Downloading data from https://s3.amazonaws.com/text-datasets/imdb_word_index.json


## Preparando Data

In [14]:
# se crea un matriz de todo ceros

def vectorize_sequences(sequences, dimension=10000):
    results = np.zeros((len(sequences), dimension))
    for i, sequence in enumerate(sequences):
          results[i, sequence] = 1.  # indice a uno
    return results

In [15]:
# train-test

x_train = vectorize_sequences(train_data)
x_test = vectorize_sequences(test_data)

In [16]:
x_train[0]

array([0., 1., 1., ..., 0., 0., 0.])

In [17]:
# se vectorizan las etiquetas

y_train = np.asarray(train_labels).astype('float32')
y_test = np.asarray(test_labels).astype('float32')

## Modelo

In [19]:
from keras import models
from keras import layers

model = models.Sequential()
model.add(layers.Dense(16, activation='relu', input_shape=(10000,)))
model.add(layers.Dense(16, activation='relu'))
model.add(layers.Dense(1, activation='sigmoid'))

# se compila
model.compile(optimizer='rmsprop',
              loss='binary_crossentropy',
              metrics=['accuracy'])



Instructions for updating:
Use tf.where in 2.0, which has the same broadcast rule as np.where


In [20]:
# compilado configurando optimizador
from keras import optimizers

model.compile(optimizer=optimizers.RMSprop(lr=0.001),
              loss='binary_crossentropy',
              metrics=['accuracy'])

In [22]:
# compilado usando metricas y perdidas custom
from keras import losses
from keras import metrics

model.compile(optimizer=optimizers.RMSprop(lr=0.001),
              loss=losses.binary_crossentropy,
              metrics=[metrics.binary_accuracy])

## Validacion

In [23]:
# set de validacion

x_val = x_train[:10000]
partial_x_train = x_train[10000:]

y_val = y_train[:10000]
partial_y_train = y_train[10000:]

## Entrenamiento

In [24]:
# compilacion
model.compile(optimizer='rmsprop',
              loss='binary_crossentropy',
              metrics=['acc'])


# entrenamiento guardado en historial
history = model.fit(partial_x_train,
                    partial_y_train,
                    epochs=20,
                    batch_size=512,
                    validation_data=(x_val, y_val))
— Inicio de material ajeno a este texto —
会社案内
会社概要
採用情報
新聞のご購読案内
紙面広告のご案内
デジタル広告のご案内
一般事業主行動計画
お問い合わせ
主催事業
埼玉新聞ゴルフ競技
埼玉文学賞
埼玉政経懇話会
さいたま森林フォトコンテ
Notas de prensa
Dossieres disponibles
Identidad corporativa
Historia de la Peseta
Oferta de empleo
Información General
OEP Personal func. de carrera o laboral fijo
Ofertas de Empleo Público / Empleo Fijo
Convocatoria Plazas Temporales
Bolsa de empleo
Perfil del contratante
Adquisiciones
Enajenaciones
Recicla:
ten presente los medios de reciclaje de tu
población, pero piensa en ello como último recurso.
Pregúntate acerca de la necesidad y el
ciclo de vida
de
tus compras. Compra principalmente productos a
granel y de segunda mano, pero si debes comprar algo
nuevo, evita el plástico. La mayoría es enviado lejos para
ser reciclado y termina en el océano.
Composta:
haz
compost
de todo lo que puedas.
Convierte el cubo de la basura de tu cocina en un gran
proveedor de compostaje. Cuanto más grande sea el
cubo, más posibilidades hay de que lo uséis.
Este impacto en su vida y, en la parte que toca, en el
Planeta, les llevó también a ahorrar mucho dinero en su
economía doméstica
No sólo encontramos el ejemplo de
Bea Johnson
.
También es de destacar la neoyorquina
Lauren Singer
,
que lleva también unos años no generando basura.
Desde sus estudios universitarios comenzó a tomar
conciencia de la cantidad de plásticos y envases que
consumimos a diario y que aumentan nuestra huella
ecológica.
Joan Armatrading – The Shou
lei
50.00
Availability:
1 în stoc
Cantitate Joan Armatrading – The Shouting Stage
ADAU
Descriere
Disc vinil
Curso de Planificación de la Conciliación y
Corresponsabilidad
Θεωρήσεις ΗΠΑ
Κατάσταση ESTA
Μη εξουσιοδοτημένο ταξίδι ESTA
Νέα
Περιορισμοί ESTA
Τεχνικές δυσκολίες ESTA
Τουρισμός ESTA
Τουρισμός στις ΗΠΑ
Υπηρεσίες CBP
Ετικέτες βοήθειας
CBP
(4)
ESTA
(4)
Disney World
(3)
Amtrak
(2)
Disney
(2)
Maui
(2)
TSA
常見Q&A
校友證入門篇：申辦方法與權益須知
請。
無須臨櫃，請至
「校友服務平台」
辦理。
Train on 15000 samples, validate on 10000 samples
Epoch 1/20
Epoch 2/20
Epoch 3/20
Epoch 4/20
Epoch 5/20
Epoch 6/20
Epoch 7/20
Epoch 8/20
Epoch 9/20
Epoch 10/20
Epoch 11/20
Epoch 12/20
Epoch 13/20
Epoch 14/20
Epoch 15/20
Epoch 16/20
Epoch 17/20
Epoch 18/20
Epoch 19/20
Epoch 20/20


In [25]:
history_dict = history.history
history_dict.keys()

dict_keys(['val_loss', 'val_acc', 'loss', 'acc'])